Putting in place a security mandate
Understanding the risk COTS applications pose to an organization is an important first step, but it won’t be enough to thwart a would-be attacker. It’s time for organizations to implement enterprise-wide security mandates to improve privileged account management, whether those are users with a “heart beat” or simply applications that require privileged access.
First, companies need to identify all of the privileged accounts that exist across their networks. This is usually done through a discovery process that works to inventory the applications that have access to the network organization-wide – including privileged accounts that are no longer used or belong to employees who have left the company – and pinpoint what vulnerabilities exist.
Next, organizations need to stop using credentials that are statically stored in COTS applications, databases scripts, or are stored in cleartext in configuration files as they can easily be captured by attackers. Instead, organizations should be focused on adopting a system to automatically manage, secure and rotate credentialed access to privileged accounts.
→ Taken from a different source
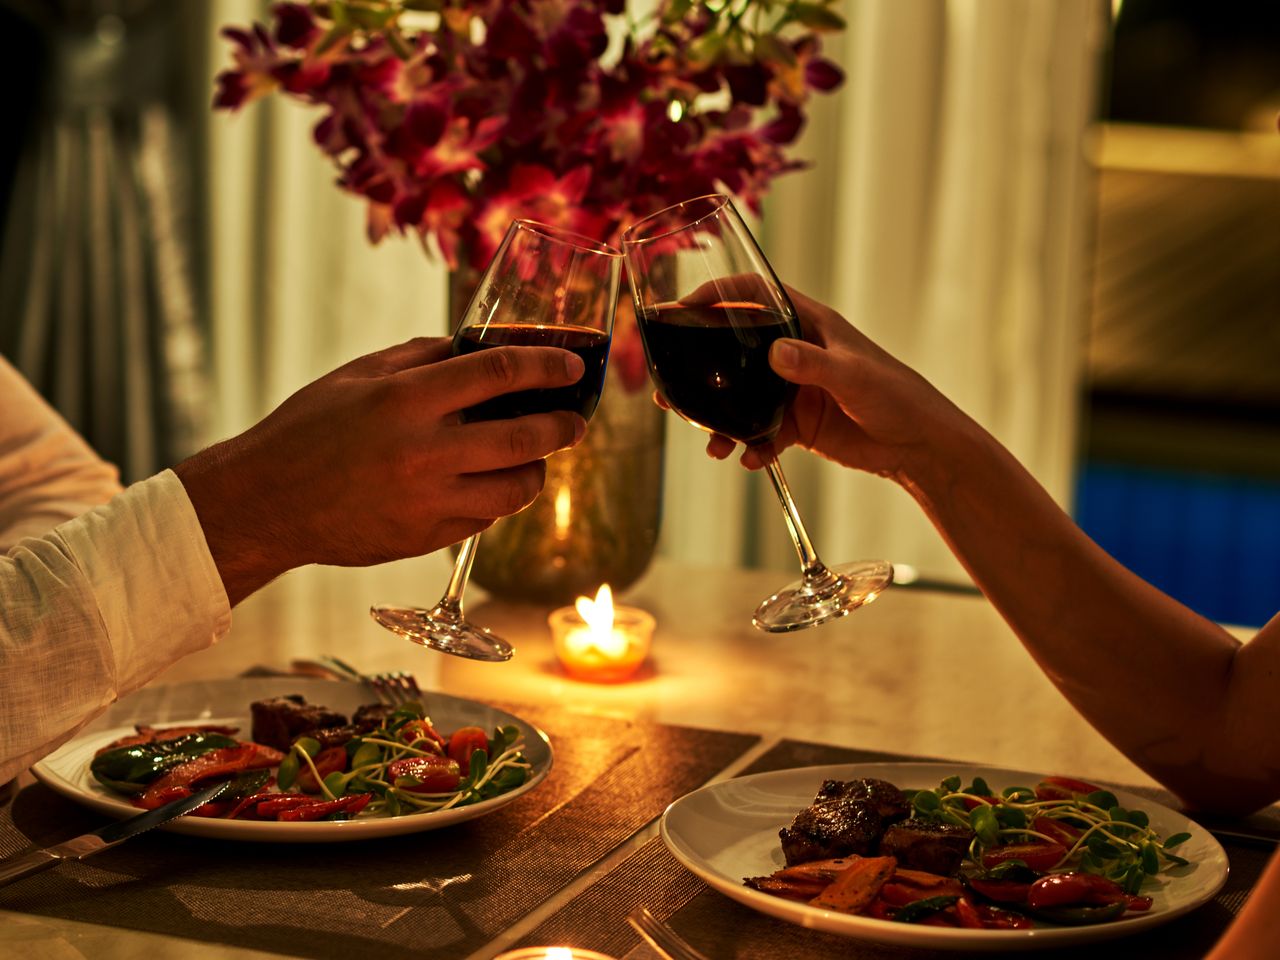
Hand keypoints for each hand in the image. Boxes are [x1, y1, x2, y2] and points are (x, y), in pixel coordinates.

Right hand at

There are tools specifically designed to scan the entire IT environment to find privileged user and application accounts, associated credentials and vulnerabilities, as well as solutions that eliminate credentials (passwords and SSH keys) from COTS applications, scripts and configuration files.
The goal is to reduce the risk of unauthorized application credential usage and help to detect and alert on credential usage anomalies, as well as simplify credential management.
Driving security accountability
Collectively, this education and advanced understanding of privileged security vulnerabilities related to COTS applications is a positive development and is influencing strategic discussions about implementing a centralized credential management system that protects all privileged access, regardless if by an IT user, or internal or COTS application.
As part of these discussions, software vendors must be accountable and ask themselves if their applications are accessing information in their customers’ networks in the most secure way possible. Eventually, software providers that have proactively mitigated risks associated with their applications could turn those steps into a competitive differentiator.
When organizations have a better understanding of cyber security threats and increasingly take proactive measures to mitigate risk – and technology vendors do the same – enterprise security becomes a collaborative effort that extends beyond any one vendor or application. Better integration and informed decisions improve the entire technology ecosystem.